Here's my tasting note for a 1988 Sassicaia consumed on Oct. 30, 2008, at Cibreo Restaurant, in Florence, Italy, during a vertical tasting covering the commercial history of the famous Tuscan estate:
1988 Tenuta San Guido Sassicaia: Very rich and powerful with layers of berries, spices and ripe plums. Hints of blackberry jam and fresh porcini. Full-bodied and balanced with fine and juicy tannins. So much currant and ripe fruit on the palate. 97 points, nonblind.
Here's my note for a 1988 Sassicaia consumed on Jan. 9, 2009, at Le Cirque, in Las Vegas, with friends during a celebratory dinner of being together:
1988 Tenuta San Guido Sassicaia: Wet cardboard aromas with eucalyptus and some fruit character underneath. Full-bodied with some richness, but muted and funky with a slightly acidic undertone. Just not right. 84 points, nonblind.
It was obvious that there was something wrong with the bottle of 1988 Sassicaia that I tasted last Friday night in Las Vegas with some friends from Hong Kong during a dinner at Le Cirque at Bellagio casino. But the sommelier insisted that it was a sound bottle. I was with one of the most important wine collectors in the world, who wishes to remain anonymous, as well as wine collector/film director James Orr and an L.A.-based wine collector. We all thought the 1988 Sassicaia was corked, but the sommelier would not agree.
“Perhaps you should order another wine?” he suggested, looking at us as if we had stone palates.
I guess he didn’t want to part with another bottle of the 1988 Sass at a little more than $1,100 a bottle. The legendary 1985 was a laughable $21,000 and change on the list. The 1988 is very close in quality and a fraction of the cost, even in mere mortal wine shops. In fact, Nicolò Incisa della Rocchetta, the owner of Tenuta San Guido, prefers the 1988 to the 1985.
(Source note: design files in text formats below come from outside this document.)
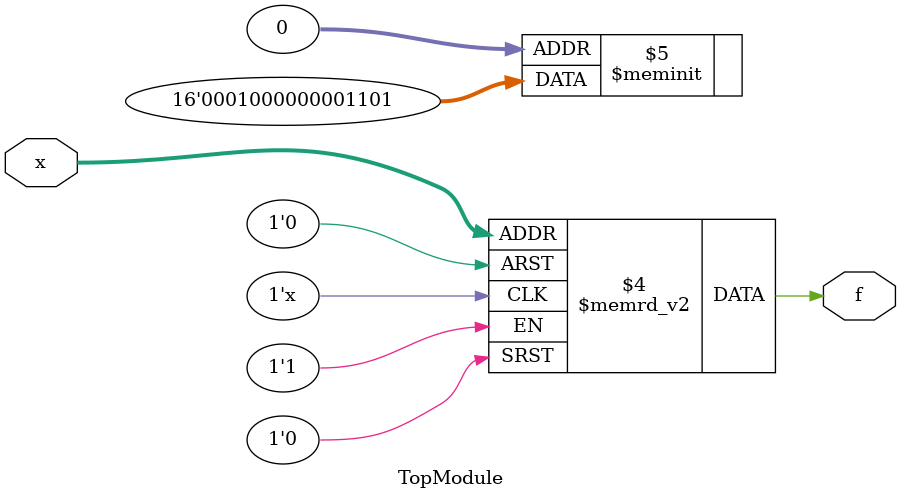
<source format=sv>

module TopModule (
    input [3:0] x,
    output reg f
);

always @* begin
    case(x)
        4'b0000: f = 1;
        4'b0001: f = 0;
        4'b0011: f = 1;
        4'b0010: f = 1;
        4'b1110: f = 0;
        4'b1111: f = 0;
        4'b1101: f = 0;
        4'b1100: f = 1;
        default: f = 0;
    endcase
end

endmodule
</source>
Anyway, I felt like I was at a Circus – which is the name of the restaurant in French – the way the wine service was handled. To give the restaurant credit, my friends had brought a number of wines to the restaurant, and they were properly opened and decanted, including a fabulous bottle of 1970 Trotanoy. But the corky Sass incident just got under everyone’s skin. Perhaps that’s why my friend, who was comped by MGM Casinos, did not gamble that night?
Le Cirque’s sommelier also said that he took the wine to no less than two Master Sommeliers at the nearby Picasso restaurant, and they concurred with him that the bottle was perfect. My friend, who had invited me to the dinner, just shook his head. “Just let it go,” he said. I guess the casino was paying, but it didn't seem right.
I only wish I knew what the motivation of the sommelier was, when the wine was so clearly corked. Could it be that the restaurant didn’t want to take the financial loss on the bottle with the current economy? Or maybe the sommelier simply couldn’t detect the corkiness in that particular bottle?
In any case, it seems to me that one of the most important jobs of a sommelier is to find corky bottles and not subject customers to them, regardless if the wine is $1,000 or $10.